» **WORK INSTRUCTIONS**:
- a) Translate this sentence from the cast recollections about the graveyard dance scene into Spanish: "It was pretty neat, it doesn't compare to these huge movies we do today, but at that time that was something special to see."
- b) Write the next few lines of the cast recollections about the graveyard dance scene, picking up after the final remark shown.

» **EXCERPTED PASSAGE**:

..............................

Jewel Shepard: When it was time to film Trash’s big graveyard dance scene, up there with the road flares, I was just watching her dancing for just endless hours and I’m thinking “Thank god I don’t have that part” ha ha!

The producers would come and sit there and stare at her and “Oh damn she’s naked.” Like, yeah.

Linnea Quigley: I remember I was really happy because we weren’t under the rain machine so we were warm, and, of course being nervous about it.

I just made up the dance as I went and then I remember they were going around underneath me with the road flares, and the sulphur was making me a little bit dizzy because that is not the nicest smell, and of course it was going right up my nose.

And I remember them gluing the patch on me – the Barbie doll patch they called it – and that was odd, but I felt like I had something on at least.

Don Calfa: She wore a merkin, which is a fake pussy! It’s a fake pussy! It was a fake shaved pussy, somebody said to me “What’s a merkin?” and I said with a Texas accent “Well, a merkin is a fur piece from the real thang!”

I thought she was great. When she got up there, she was butt naked.

Bevery Randolph: Oh my gosh, yeah that was a shocker, because I had read the script but I didn’t expect Linnea to be that naked, and god bless her for it, just to have no inhibitions whatsoever, when we got up at night with the lights and the road flares and the smoke it was just amazing.

It was an amazing scene, and the music that they were playing, I was like “Oh my gosh I can’t believe it!”

It was pretty neat, it doesn’t compare to these huge movies we do today, but at that time that was something special to see.

..............................

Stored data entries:
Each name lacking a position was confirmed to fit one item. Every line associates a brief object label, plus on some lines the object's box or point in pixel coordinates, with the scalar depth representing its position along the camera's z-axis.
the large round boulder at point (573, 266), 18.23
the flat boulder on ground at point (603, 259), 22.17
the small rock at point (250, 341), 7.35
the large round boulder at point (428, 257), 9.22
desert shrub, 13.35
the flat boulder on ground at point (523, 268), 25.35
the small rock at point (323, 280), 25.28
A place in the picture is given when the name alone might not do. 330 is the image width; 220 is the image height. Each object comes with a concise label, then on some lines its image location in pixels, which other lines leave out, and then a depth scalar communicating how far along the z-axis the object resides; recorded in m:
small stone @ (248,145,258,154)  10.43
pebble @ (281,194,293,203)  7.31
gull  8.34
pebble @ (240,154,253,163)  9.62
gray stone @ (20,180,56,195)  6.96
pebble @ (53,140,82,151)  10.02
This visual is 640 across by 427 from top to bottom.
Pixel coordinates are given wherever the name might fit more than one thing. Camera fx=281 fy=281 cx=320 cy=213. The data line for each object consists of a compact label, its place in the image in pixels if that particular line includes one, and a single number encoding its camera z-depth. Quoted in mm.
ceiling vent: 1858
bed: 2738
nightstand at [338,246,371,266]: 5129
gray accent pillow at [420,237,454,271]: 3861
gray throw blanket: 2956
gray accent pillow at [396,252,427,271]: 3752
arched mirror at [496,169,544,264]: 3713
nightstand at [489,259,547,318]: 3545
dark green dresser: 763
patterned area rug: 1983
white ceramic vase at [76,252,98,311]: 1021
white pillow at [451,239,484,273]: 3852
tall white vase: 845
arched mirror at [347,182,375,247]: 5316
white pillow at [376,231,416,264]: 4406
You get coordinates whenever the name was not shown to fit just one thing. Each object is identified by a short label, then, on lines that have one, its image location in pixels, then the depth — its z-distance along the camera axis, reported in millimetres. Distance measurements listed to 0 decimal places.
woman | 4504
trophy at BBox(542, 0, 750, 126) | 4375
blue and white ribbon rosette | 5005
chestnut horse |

..............................

» **RESPONSES TO THE TASKS**:
- a) Estuvo bastante genial; no se compara con estas películas enormes que hacemos hoy, pero en aquel momento fue algo especial de ver.

- b)
Brian Peck: At the time we shot it, of course I was dancing around in road flares whilst she was doing it, I just remember at the time thinking “Oh this’ll be cool, people will like this!”

If I did a movie now and did a scene like that in twenty twelve, I would be shocked. Because you know now if you see one set of boobs briefly in an R-rated movie it’s like “Wow! They went there” and it’s just so stupid because in the seventies and eighties you knew when you bought your tickets there was gonna be tits and ass and guys were gonna get naked and we were gonna see lots of it, it was gratuitous and it was why we went, you know?

Not to sound like a perv, but I like that stuff in those movies, and I just think it sort of sucks now that that has become more of a rarity, so I thought it was great and when she was doing it, you know Linnea was very sexy totally hot and she was up there dancing around and giving it the shimmy, and I just thought “This is a cool scene.”

Linnea Quigley: It was just filming as usual, I thought, it was actually a good night because there weren’t any rain machines and there were some fun scenes with Suicide pushing me aside, having some respect for the dead y’know? Tina being Tina being mad that I was on drugs y’know? It was just fun.

Jewel Shephard: When I actually saw it on the big screen, my first thought was like “Fuck I got the wrong part”, it was really like “Oh shit, that is what makes the next career move.”

As soon as it came out Linnea got, like, 50 million calls and I thought “Damn it! Man, I should have kept my clothes off, man, that was what they wanted!”

Don Calfa: Linnea and I worked together later in Treasure of the Moon Goddess . She’s a fab girl.

Beverly Randolph: The night shoots were hard, it was cold and wet, and as soon as you walk out the trailer they would soak you down again, or you’d have to get under the cold sprinkler they were pumping out, so the night shoots were really rough.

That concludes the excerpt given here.